Note-se que na época em que o narrador situa a acção, correm os chamados “anos da Transição”, o período entre a ditadura franquista e a democracia. Não sendo um romance abertamente político (tem apenas as inevitáveis ressonâncias), é quase inevitável que aos poucos este começe a soar ao leitor como uma divagação ágil em redor da memória colectiva como uma máscara feita de armadilhas e de ciladas; uma espécie de parábola sobre os seus mecanismos. Aliás, o autor, logo no início do livro, apresenta as respostas a uma hipotética entrevista (as perguntas foram omitidas) em que esclarece que o livro em que vai trabalhar será sobre os estratagemas da memória, “essa puta tão distinta” (assim justifica o título provocador). Mais adiante, e para aclarar a importância da memória e da realidade contada, acrescenta: “Na minha ficção, a vivência real submete-se à imaginação, que é mais racional e credível. Na parte inventada está a minha autobiografia mais verídica.”
Toda a história narrada em Essa Puta Tão Distinta está pontuada por referências ao cinema, não apenas por se tratar — de uma forma ou de outra sobre a escrita de um guião (“um texto para usar e deitar fora”) — mas porque a escrita de Marsé foi sempre bastante cinematográfica nas suas “imagens” e também nos diálogos assertivos — Marsé nunca conseguiu esconder o seu encanto pelo cinema, por um lado tão característico dos intelectuais da sua geração como reacção ao cinema franquista (“cinema nacional-católico [que] gerou tanta miséria moral e estética”). Neste romance, a personagem Felicia, criada do narrador, acredita que é no cinema que pode encontrar o segredo de saber viver, escondido na fala de um actor ou num qualquer plano inesperado.
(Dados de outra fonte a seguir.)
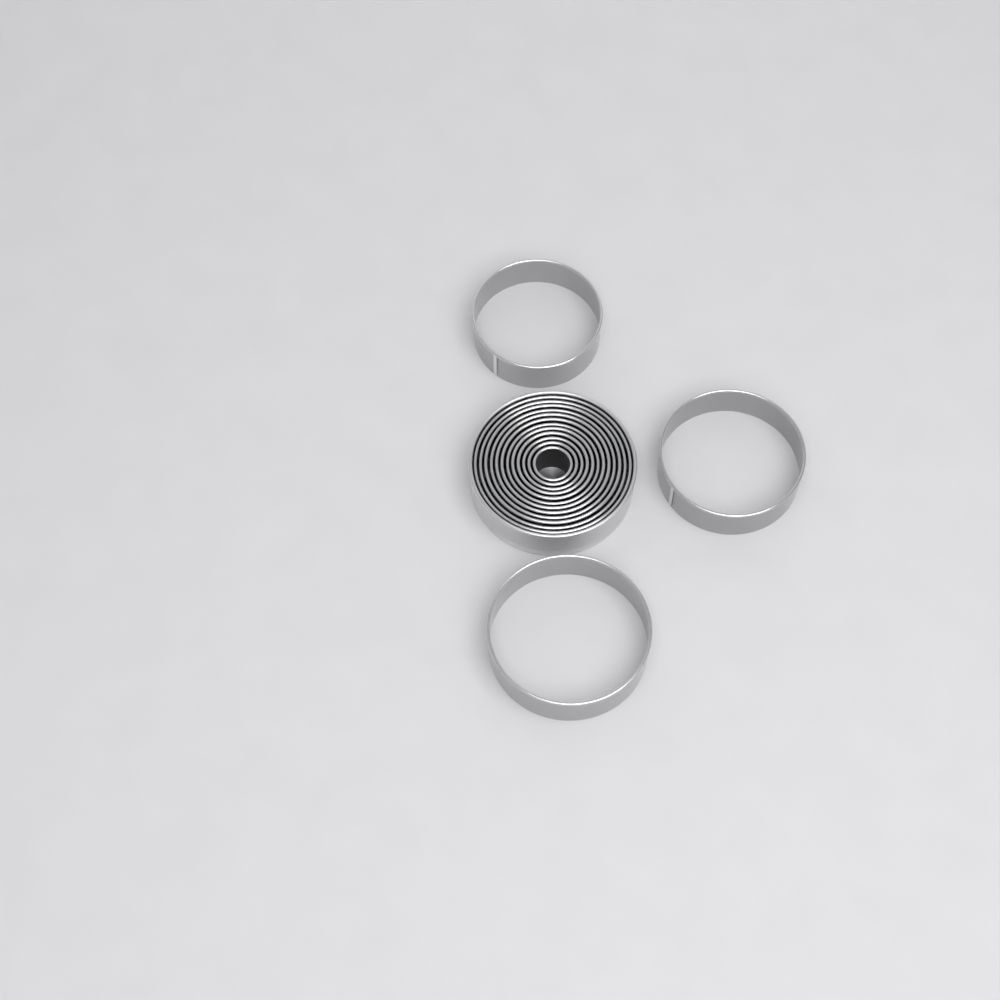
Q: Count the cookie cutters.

A escrita de Juan Marsé, sempre ágil, irónica e lúcida, é visivelmente um “ofício de trevas”, de procura de algo que lhe parece fugir de maneira constante, uma espécie de luta do escritor para tentar dar sentido às palavras e à história. E ele fá-lo ciente disso, dessa qualquer coisa que está para lá do que é pensado, pois sabe que “num bom romancista, o que brilha não é o intelecto, é outra coisa.” Por isso, neste romance “nada é o que parece”, mesmo quando o narrador chega à fala com o assassino, já então um ancião desmemoriado, e falam de maneira vívida sobre um passado que ambos presenciaram, mas com a conversa sendo sempre atravessada por invenções, por suspeitas, por factos inexactos, tudo sem motivações e sem culpa. O leitor chega ao fim sem saber muito, apenas com suspeitas, interroga-se sem resposta, por exemplo, se o assassino seria ou não filho de uma prostituta, ou se a mulher estrangulada seria ou não informadora da polícia. Mas nenhuma destas respostas interessa a Marsé, porque neste livro não existe nenhum psicopata para ser posto atrás das grades e o assassino já confessou o crime. Há, como em todos os grandes romancistas, a vontade de contar e de se descobrir contando: “Escrevo para saber se fui de facto o protagonista da minha vida, como o David Copperfield.”